Aumenta anche la disuguaglianza. Il grafico sull’andamento del tasso di disoccupazione dal 2004 al secondo trimestre del 2017 a livello regionale sta a rappresentare la caporetto delle politiche governative. È aumentato il divario tra le regioni Italiane: nel 2007 il tasso di disoccupazione era compreso tra il 2,37% di Bolzano e il 13,69% della Sicilia, mentre oggi la forbice tra le due regioni si è drammaticamente ampliata, tra il 3,3 % di Bolzano e il 22,10% della Sicilia.
La spaccatura sociale del nostro paese riflette la spaccatura creata in Europa tra nord e sud. Le politiche di austerità sono funzionali a rimarcare la disparità producendo una disgregazione sociale che condannerà l’Europa all’instabilità sociale e politica.
Sino a qui abbiamo visto i risultati delle politiche occupazionale, o meglio dis-occupazionali, attuate dal governo su input dell’Unione Europea. Ma quali sono gli interventi presenti nella legge di bilancio orientate a ridurre la disoccupazione?
- incentivi strutturali all’occupazione giovanile
- sgravi contributivi per coltivatori diretti o imprenditori agricoli professionali under 40
- agevolazioni per assunzioni a tempo indeterminato nel Sud
Il presupposto, dichiarato nel documento, è di fornire maggiori certezze nella determinazione del costo del lavoro e favorire l’inserimento stabile di nuovi lavoratori nel mondo del lavoro.
Ancora una volta la politica economica neoliberista propone esclusivamente riforme strutturali volte a modificare la struttura dell’occupazione e non ad aumentarla. Nessun imprenditore creerà un solo posto di lavoro in più solo perché può usufruire delle agevolazioni, ma sfrutterà le agevolazioni nel momento in cui dovrà assumere qualcuno e assumerà quando, per soddisfare la richiesta, dovrà produrre di più. Le riforme incidono semmai sul CHI assumere ma non sul QUANTI assumere.
Quanti lavoratori assumere dipende dalla domanda aggregata, la quale a sua volta dipende dalla quota dei redditi che si trasformano in consumi. La spesa pubblica dello Stato è dunque la variabile che maggiormente influisce sull’andamento dell’occupazione.
Quando mettiamo 90 ossi a disposizione di 100 cani, il 10% dei cani rimarrà sempre senza osso qualunque sia la politica di selezione dei cani o i vantaggi concessi a qualche cane giovane rispetto agli altri.
Nel documento programmatico è scritto nero su bianco, ancora una volta, che in Italia il 10% dei lavoratori DEVE rimanere senza lavoro.

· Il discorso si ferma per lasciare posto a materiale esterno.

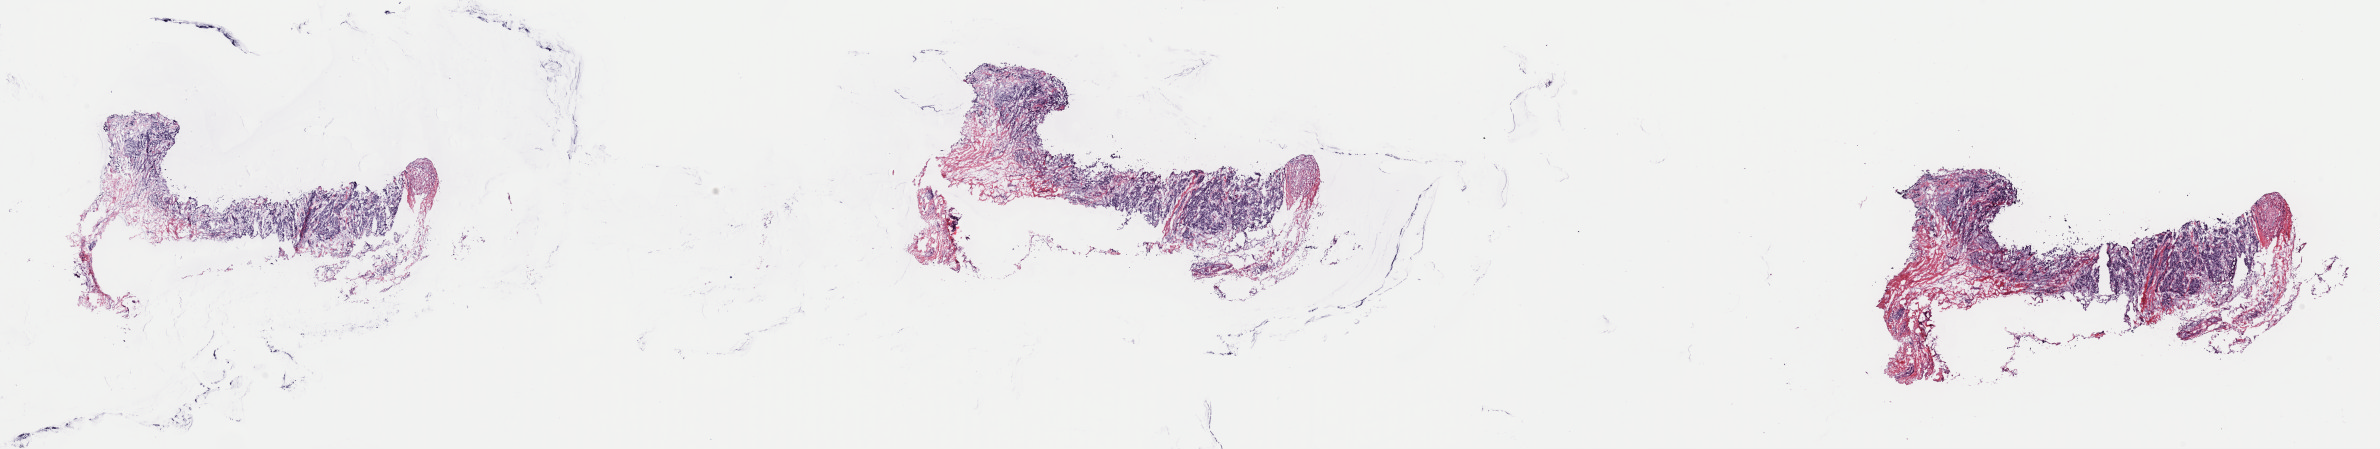
H&E whole-slide image, low-resolution overview of the scanned area, about 37.6 x 7.1 mm (acquisition: 40x scan). Frozen section. Breast, primary tumour sample. Female, age 68 years at initial diagnosis. Slide review estimates, as recorded: tumour cells 60%, tumour nuclei 60%, normal cells 20%, stromal cells 20%, necrosis 0%. Infiltration values recorded for this section: lymphocyte infiltration 5%, monocyte infiltration 1%, neutrophil infiltration 1%.
• AJCC pathologic stage: IIA
• histologic diagnosis: Infiltrating duct carcinoma, NOS
• lymph nodes positive (case pathology): 0 of 2 examined
• laterality: left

Infatti nella nota metodologica, parte integrante del documento, è inserita la seguente affermazione:
“ Per il calcolo del tasso di disoccupazione strutturale (Non Accelerating Wage Rate of Unemployment – NAWRU) sono stati utilizzati i parametri riportati nella Tabella IV.2-1.”
Ai meno informati può sembrare una semplice nota tecnica invece è uno dei punti più significativi del modello liberista, per il quale per evitare che l’inflazione acceleri nella crescita il tasso di disoccupazione strutturale deve restare al di sotto di una certa soglia. Questo tasso di disoccupazione dovrà essere, anche per i prossimi anni, superiore al 10% per fermarsi nelle migliori delle ipotesi al 9,8% nel 2020.
Per essere ancora più chiari, il governo attribuisce a quella nota metodologica un valore superiore al primo articolo della Costituzione che inequivocabilmente sancisce il lavoro come primo diritto dei cittadini.
L’intero documento programmatico di bilancio, frutto del modello liberista sul quale si fonda l’eurozona, calpesta la Costituzione attribuendo all’inflazione un posto di rilievo nella scala dei valori, rispetto alla dignità del lavoro.